The battle was already raging on as a war of words. Naturally, the court of public opinion was the next to get involved (and #GolfTwitter has never been more exciting as a result). And as of last week, the showdown between the PGA Tour and the Saudi-backed LIV Golf Invitational Series ended up in actual court.
On Aug. 3, 11 LIV Golf players went federal, suing the PGA Tour in the Northern District of California. The petitioners, which include Phil Mickelson, alleged that banning LIV golfers from its events violated antitrust statutes. The 11 athletes sought a temporary restraining order (TRO) that would have permitted Talor Gooch, Hudson Swafford, and Matt Jones to participate in the PGA Tour’s end-of-season FedEx Cup Playoffs.

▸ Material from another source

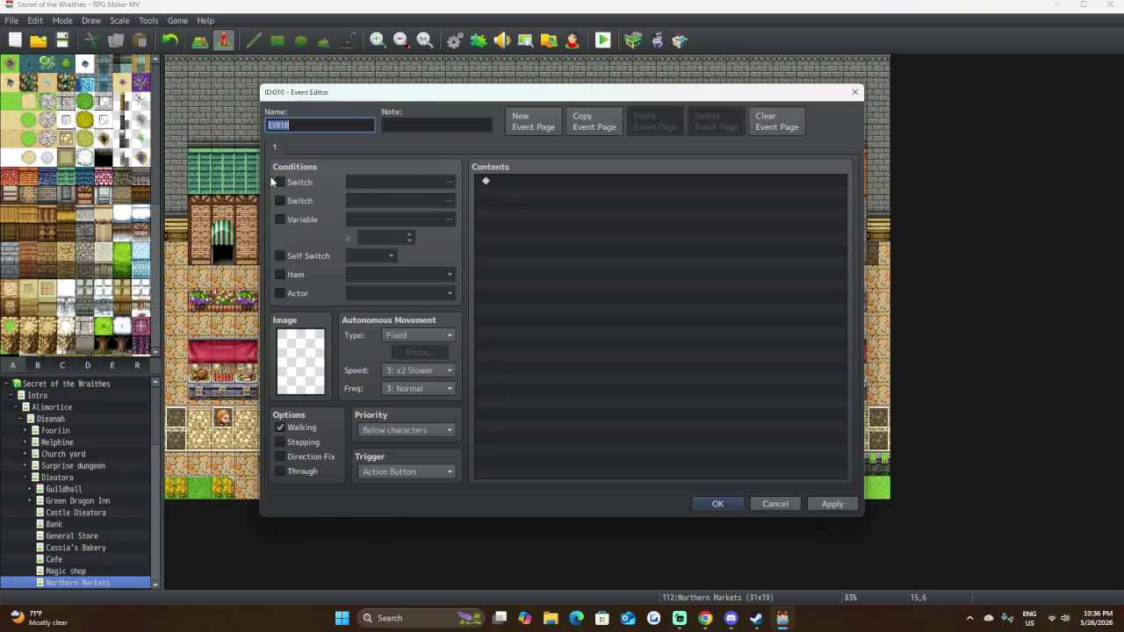
double_click(297, 360)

On Wednesday, District Judge Beth Labson Freeman refused to grant the TRO, handing the PGA Tour a notable victory in the ongoing standoff that’s consumed the sport worldwide.

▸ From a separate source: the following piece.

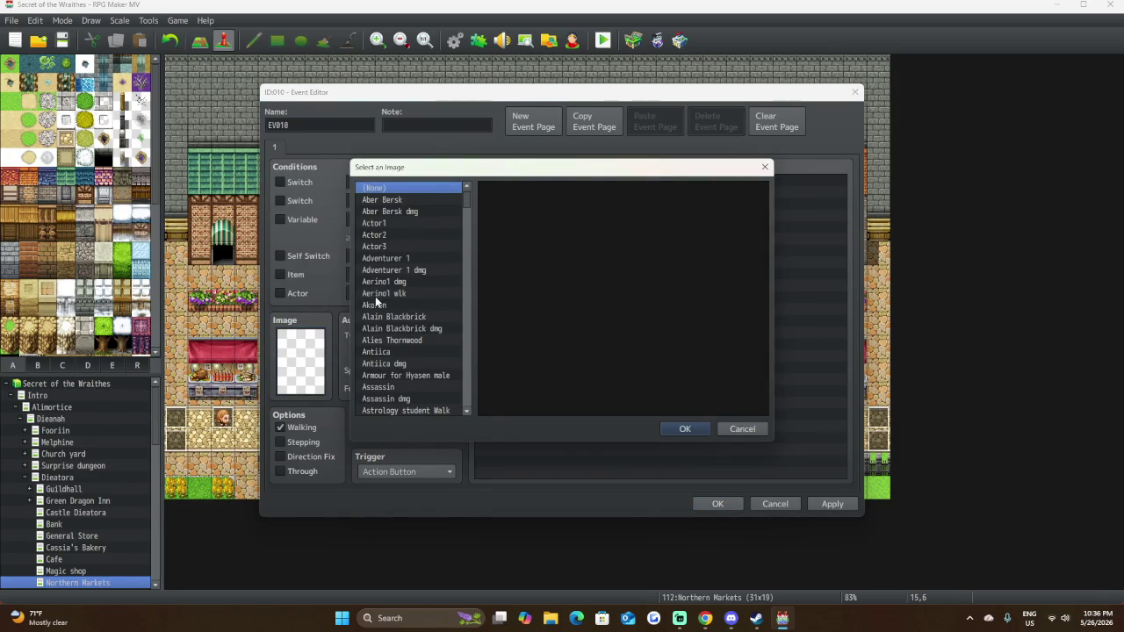
scroll(407, 270, "down", 20)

The FedEx Cup Playoffs, which play out this month and feature three events and a $75 million prize money pool, begin Aug. 11 with the St. Jude Championship in Memphis, Tennessee.
As Judge Freeman wrote in her ruling on the case known officially as Mickelson v. PGA Tour, Inc.:
“It appears to the court that the LIV contracts, negotiated by the players and consummated between the parties, were based upon the players’ calculation of what they would be leaving behind and the amount the players would need to monetize to compensate for those losses. I do agree with the [PGA Tour] that those losses were well known to the players at the time and clearly monetized.”
The short version? The viability of the LIV Golf athletes’ legal argument depended on establishing that they were clear victims of “irreparable harm” committed by the PGA Tour. The judge determined that they had not done so.
With this week’s latest LIV Golf news, a key battle in these early stages of the breakaway competition’s slobberknocker with the PGA Tour ends.
But with so much money on the line and so many stakeholders’ emotions running hot as a result, it’s more than simply safe to say that the global golf wars are only beginning.